■ TASK GOAL
Can you give every line of the entries below as a numbered list, leaving out any blank lines?

━━ TASK MATERIAL

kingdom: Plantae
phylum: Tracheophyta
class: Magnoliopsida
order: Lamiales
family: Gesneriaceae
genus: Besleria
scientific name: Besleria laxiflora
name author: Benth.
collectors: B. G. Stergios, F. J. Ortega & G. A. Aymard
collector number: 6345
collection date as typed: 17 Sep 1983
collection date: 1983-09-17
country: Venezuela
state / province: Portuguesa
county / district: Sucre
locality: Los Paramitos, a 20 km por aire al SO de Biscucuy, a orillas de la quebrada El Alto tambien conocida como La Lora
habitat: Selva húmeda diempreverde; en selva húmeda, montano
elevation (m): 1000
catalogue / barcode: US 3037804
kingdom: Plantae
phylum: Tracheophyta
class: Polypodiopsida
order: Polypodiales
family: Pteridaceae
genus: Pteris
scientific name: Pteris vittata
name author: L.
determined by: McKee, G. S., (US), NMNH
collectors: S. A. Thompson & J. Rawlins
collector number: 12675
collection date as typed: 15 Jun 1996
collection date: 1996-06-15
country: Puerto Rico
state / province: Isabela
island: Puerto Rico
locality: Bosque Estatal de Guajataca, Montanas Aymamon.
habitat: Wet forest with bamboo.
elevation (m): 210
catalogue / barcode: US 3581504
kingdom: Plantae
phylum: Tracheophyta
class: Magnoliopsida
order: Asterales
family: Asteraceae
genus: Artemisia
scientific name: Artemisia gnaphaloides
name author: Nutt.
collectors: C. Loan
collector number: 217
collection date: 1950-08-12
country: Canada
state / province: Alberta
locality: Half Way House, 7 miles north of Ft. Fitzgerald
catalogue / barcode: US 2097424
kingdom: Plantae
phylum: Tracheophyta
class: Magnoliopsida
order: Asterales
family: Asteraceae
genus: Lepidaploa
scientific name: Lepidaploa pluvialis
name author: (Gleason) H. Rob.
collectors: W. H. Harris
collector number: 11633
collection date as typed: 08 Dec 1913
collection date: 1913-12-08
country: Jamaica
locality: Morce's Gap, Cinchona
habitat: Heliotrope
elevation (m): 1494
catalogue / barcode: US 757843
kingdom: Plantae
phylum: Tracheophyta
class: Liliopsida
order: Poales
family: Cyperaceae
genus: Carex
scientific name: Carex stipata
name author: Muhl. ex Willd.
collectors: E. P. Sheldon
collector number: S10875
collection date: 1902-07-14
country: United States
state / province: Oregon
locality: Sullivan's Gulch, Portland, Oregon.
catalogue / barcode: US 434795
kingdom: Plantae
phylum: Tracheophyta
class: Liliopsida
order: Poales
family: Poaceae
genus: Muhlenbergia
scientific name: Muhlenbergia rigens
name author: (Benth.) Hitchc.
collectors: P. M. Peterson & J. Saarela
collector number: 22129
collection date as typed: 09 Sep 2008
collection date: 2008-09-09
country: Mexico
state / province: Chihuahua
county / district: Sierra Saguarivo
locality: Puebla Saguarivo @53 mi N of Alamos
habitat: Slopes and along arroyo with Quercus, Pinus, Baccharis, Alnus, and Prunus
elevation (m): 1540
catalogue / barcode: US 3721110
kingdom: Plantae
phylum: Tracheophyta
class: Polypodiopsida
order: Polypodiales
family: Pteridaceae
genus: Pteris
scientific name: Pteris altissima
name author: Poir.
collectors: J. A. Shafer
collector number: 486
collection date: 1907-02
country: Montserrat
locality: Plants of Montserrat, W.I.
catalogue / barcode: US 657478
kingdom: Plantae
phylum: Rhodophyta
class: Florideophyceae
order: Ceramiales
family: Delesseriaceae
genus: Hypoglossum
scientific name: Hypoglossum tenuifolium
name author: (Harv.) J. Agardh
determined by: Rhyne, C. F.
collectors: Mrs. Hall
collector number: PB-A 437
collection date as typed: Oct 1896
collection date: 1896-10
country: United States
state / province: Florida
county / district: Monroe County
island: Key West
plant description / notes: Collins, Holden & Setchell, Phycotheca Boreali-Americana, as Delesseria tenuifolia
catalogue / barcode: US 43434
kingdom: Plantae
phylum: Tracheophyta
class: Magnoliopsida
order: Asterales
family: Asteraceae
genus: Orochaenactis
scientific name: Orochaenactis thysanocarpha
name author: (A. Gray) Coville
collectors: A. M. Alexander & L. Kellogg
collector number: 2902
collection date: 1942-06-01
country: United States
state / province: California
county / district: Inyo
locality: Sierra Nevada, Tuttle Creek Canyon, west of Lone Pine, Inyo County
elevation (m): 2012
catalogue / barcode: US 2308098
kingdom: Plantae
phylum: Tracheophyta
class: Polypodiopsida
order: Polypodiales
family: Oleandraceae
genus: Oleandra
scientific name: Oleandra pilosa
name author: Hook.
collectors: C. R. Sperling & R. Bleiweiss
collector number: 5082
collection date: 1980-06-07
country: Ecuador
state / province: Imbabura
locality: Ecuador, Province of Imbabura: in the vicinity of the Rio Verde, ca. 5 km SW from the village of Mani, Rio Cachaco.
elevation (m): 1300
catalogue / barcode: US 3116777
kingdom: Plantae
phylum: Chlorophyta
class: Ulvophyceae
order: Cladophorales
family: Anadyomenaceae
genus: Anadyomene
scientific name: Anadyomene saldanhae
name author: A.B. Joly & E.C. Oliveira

━━━━

■ SOLUTION BELOW
1. kingdom: Plantae
2. phylum: Tracheophyta
3. class: Magnoliopsida
4. order: Lamiales
5. family: Gesneriaceae
6. genus: Besleria
7. scientific name: Besleria laxiflora
8. name author: Benth.
9. collectors: B. G. Stergios, F. J. Ortega & G. A. Aymard
10. collector number: 6345
11. collection date as typed: 17 Sep 1983
12. collection date: 1983-09-17
13. country: Venezuela
14. state / province: Portuguesa
15. county / district: Sucre
16. locality: Los Paramitos, a 20 km por aire al SO de Biscucuy, a orillas de la quebrada El Alto tambien conocida como La Lora
17. habitat: Selva húmeda diempreverde; en selva húmeda, montano
18. elevation (m): 1000
19. catalogue / barcode: US 3037804
20. kingdom: Plantae
21. phylum: Tracheophyta
22. class: Polypodiopsida
23. order: Polypodiales
24. family: Pteridaceae
25. genus: Pteris
26. scientific name: Pteris vittata
27. name author: L.
28. determined by: McKee, G. S., (US), NMNH
29. collectors: S. A. Thompson & J. Rawlins
30. collector number: 12675
31. collection date as typed: 15 Jun 1996
32. collection date: 1996-06-15
33. country: Puerto Rico
34. state / province: Isabela
35. island: Puerto Rico
36. locality: Bosque Estatal de Guajataca, Montanas Aymamon.
37. habitat: Wet forest with bamboo.
38. elevation (m): 210
39. catalogue / barcode: US 3581504
40. kingdom: Plantae
41. phylum: Tracheophyta
42. class: Magnoliopsida
43. order: Asterales
44. family: Asteraceae
45. genus: Artemisia
46. scientific name: Artemisia gnaphaloides
47. name author: Nutt.
48. collectors: C. Loan
49. collector number: 217
50. collection date: 1950-08-12
51. country: Canada
52. state / province: Alberta
53. locality: Half Way House, 7 miles north of Ft. Fitzgerald
54. catalogue / barcode: US 2097424
55. kingdom: Plantae
56. phylum: Tracheophyta
57. class: Magnoliopsida
58. order: Asterales
59. family: Asteraceae
60. genus: Lepidaploa
61. scientific name: Lepidaploa pluvialis
62. name author: (Gleason) H. Rob.
63. collectors: W. H. Harris
64. collector number: 11633
65. collection date as typed: 08 Dec 1913
66. collection date: 1913-12-08
67. country: Jamaica
68. locality: Morce's Gap, Cinchona
69. habitat: Heliotrope
70. elevation (m): 1494
71. catalogue / barcode: US 757843
72. kingdom: Plantae
73. phylum: Tracheophyta
74. class: Liliopsida
75. order: Poales
76. family: Cyperaceae
77. genus: Carex
78. scientific name: Carex stipata
79. name author: Muhl. ex Willd.
80. collectors: E. P. Sheldon
81. collector number: S10875
82. collection date: 1902-07-14
83. country: United States
84. state / province: Oregon
85. locality: Sullivan's Gulch, Portland, Oregon.
86. catalogue / barcode: US 434795
87. kingdom: Plantae
88. phylum: Tracheophyta
89. class: Liliopsida
90. order: Poales
91. family: Poaceae
92. genus: Muhlenbergia
93. scientific name: Muhlenbergia rigens
94. name author: (Benth.) Hitchc.
95. collectors: P. M. Peterson & J. Saarela
96. collector number: 22129
97. collection date as typed: 09 Sep 2008
98. collection date: 2008-09-09
99. country: Mexico
100. state / province: Chihuahua
101. county / district: Sierra Saguarivo
102. locality: Puebla Saguarivo @53 mi N of Alamos
103. habitat: Slopes and along arroyo with Quercus, Pinus, Baccharis, Alnus, and Prunus
104. elevation (m): 1540
105. catalogue / barcode: US 3721110
106. kingdom: Plantae
107. phylum: Tracheophyta
108. class: Polypodiopsida
109. order: Polypodiales
110. family: Pteridaceae
111. genus: Pteris
112. scientific name: Pteris altissima
113. name author: Poir.
114. collectors: J. A. Shafer
115. collector number: 486
116. collection date: 1907-02
117. country: Montserrat
118. locality: Plants of Montserrat, W.I.
119. catalogue / barcode: US 657478
120. kingdom: Plantae
121. phylum: Rhodophyta
122. class: Florideophyceae
123. order: Ceramiales
124. family: Delesseriaceae
125. genus: Hypoglossum
126. scientific name: Hypoglossum tenuifolium
127. name author: (Harv.) J. Agardh
128. determined by: Rhyne, C. F.
129. collectors: Mrs. Hall
130. collector number: PB-A 437
131. collection date as typed: Oct 1896
132. collection date: 1896-10
133. country: United States
134. state / province: Florida
135. county / district: Monroe County
136. island: Key West
137. plant description / notes: Collins, Holden & Setchell, Phycotheca Boreali-Americana, as Delesseria tenuifolia
138. catalogue / barcode: US 43434
139. kingdom: Plantae
140. phylum: Tracheophyta
141. class: Magnoliopsida
142. order: Asterales
143. family: Asteraceae
144. genus: Orochaenactis
145. scientific name: Orochaenactis thysanocarpha
146. name author: (A. Gray) Coville
147. collectors: A. M. Alexander & L. Kellogg
148. collector number: 2902
149. collection date: 1942-06-01
150. country: United States
151. state / province: California
152. county / district: Inyo
153. locality: Sierra Nevada, Tuttle Creek Canyon, west of Lone Pine, Inyo County
154. elevation (m): 2012
155. catalogue / barcode: US 2308098
156. kingdom: Plantae
157. phylum: Tracheophyta
158. class: Polypodiopsida
159. order: Polypodiales
160. family: Oleandraceae
161. genus: Oleandra
162. scientific name: Oleandra pilosa
163. name author: Hook.
164. collectors: C. R. Sperling & R. Bleiweiss
165. collector number: 5082
166. collection date: 1980-06-07
167. country: Ecuador
168. state / province: Imbabura
169. locality: Ecuador, Province of Imbabura: in the vicinity of the Rio Verde, ca. 5 km SW from the village of Mani, Rio Cachaco.
170. elevation (m): 1300
171. catalogue / barcode: US 3116777
172. kingdom: Plantae
173. phylum: Chlorophyta
174. class: Ulvophyceae
175. order: Cladophorales
176. family: Anadyomenaceae
177. genus: Anadyomene
178. scientific name: Anadyomene saldanhae
179. name author: A.B. Joly & E.C. Oliveira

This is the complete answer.